In 2020, artists everywhere hunkered down to do pandemic projects. Over dinner that summer, impresario Piers Playfair and Iverson did a deal: in exchange for subsidizing six months studio rent, Iverson agreed to write six “classical” sonatas incorporating jazz and popular idioms and rhythms, with Playfair choosing the instrumentation. Iverson relished the opportunity to create on deadline, and the work went quickly and smoothly.
Piers and Ethan both dove into their deep virtual Rolodexes, consulted colleagues, and eventually enlisted six leading soloists committed to new music performance from around the world – violinist Miranda Cuckson, trumpeter Tim Leopold, trombonist Mike Lormand, clarinetist Carol McGonnell, marimbist Makoto Nakura, and saxophonist Taimur Sullivan.

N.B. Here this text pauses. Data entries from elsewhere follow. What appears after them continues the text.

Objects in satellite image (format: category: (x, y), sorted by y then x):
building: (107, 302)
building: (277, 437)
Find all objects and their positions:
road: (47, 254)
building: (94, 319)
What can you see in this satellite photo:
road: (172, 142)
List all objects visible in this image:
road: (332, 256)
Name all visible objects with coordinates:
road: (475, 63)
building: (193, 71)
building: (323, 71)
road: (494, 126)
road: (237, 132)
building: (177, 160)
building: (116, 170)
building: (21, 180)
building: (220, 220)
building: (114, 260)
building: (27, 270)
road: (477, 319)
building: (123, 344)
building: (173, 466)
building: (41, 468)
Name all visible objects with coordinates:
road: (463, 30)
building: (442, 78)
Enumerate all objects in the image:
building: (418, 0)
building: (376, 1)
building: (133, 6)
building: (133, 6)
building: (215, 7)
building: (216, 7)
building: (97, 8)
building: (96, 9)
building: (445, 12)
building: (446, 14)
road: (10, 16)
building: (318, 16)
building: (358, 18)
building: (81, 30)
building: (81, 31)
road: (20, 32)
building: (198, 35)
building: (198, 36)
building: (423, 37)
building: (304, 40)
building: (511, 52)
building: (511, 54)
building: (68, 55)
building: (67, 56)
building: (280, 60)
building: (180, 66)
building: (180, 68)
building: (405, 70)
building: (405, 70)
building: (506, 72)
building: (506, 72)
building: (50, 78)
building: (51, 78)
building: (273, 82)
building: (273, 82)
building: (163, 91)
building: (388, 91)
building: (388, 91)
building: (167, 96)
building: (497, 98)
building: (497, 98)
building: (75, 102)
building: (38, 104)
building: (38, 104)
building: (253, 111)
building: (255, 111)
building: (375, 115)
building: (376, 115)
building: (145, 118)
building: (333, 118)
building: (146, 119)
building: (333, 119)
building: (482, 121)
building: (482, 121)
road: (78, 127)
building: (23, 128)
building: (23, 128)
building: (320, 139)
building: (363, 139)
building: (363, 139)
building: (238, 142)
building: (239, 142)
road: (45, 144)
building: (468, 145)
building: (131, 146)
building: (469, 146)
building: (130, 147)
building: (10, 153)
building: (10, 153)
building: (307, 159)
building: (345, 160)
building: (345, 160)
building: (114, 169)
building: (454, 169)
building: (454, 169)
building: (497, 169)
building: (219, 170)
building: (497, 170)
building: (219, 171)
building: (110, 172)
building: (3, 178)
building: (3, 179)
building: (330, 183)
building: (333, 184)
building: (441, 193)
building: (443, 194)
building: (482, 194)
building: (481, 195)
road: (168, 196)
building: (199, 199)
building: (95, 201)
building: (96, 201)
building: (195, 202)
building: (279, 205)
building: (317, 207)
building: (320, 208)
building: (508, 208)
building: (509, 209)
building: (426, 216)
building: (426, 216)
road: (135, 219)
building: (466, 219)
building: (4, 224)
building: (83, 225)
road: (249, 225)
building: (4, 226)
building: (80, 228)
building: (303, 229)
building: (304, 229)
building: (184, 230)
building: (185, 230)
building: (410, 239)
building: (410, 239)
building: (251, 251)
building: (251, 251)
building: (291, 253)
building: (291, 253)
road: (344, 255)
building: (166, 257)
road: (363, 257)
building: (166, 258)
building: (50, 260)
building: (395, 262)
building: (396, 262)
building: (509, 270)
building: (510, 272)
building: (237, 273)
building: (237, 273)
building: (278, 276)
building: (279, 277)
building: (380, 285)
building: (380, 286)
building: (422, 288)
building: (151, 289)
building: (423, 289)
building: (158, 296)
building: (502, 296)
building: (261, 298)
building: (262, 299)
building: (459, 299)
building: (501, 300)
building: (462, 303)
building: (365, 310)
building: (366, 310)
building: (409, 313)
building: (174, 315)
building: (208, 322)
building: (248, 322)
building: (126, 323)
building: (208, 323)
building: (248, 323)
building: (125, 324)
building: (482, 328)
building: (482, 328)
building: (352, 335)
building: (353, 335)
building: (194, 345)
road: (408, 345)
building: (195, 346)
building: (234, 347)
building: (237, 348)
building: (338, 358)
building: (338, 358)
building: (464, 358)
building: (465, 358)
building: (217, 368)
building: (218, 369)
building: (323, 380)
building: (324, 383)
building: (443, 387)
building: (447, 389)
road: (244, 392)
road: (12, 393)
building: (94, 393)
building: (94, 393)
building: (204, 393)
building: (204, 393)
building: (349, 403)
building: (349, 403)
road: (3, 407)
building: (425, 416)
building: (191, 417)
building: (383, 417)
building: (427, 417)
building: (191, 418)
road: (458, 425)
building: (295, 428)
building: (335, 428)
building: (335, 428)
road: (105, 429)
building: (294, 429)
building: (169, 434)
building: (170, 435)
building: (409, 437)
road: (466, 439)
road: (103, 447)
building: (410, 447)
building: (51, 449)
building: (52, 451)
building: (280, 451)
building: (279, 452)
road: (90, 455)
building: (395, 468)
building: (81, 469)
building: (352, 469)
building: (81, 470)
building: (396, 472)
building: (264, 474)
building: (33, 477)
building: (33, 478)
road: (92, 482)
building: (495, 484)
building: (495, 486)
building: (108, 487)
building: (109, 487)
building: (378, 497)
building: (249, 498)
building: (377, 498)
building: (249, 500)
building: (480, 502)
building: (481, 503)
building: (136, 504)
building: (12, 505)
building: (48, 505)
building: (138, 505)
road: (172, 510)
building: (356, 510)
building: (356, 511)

During the summer of 2023, Miranda introduced Ethan to Urlicht AudioVisual’s owner Gene Gaudette after a recital in Brooklyn. Ethan was a fan of the iconoclastic indie label, and that meeting led to a plan to record the sonatas. Over two days in December, Gene produced the recordings with audiophile engineer Ryan Streber at Oktaven Audio.
Playfair is delighted with the results. “It’s cool that out of a COVID dinner we were able to put a project together that so encapsulates one of our joint core beliefs, that divisions that split music, such as jazz, classical, blues etc, into neat little boxes are really just names that people put on them and shouldn’t define the artists.” It was Playfair’s direct suggestion that the cycle needed the bookends Fanfare and Recessional with all members in consort.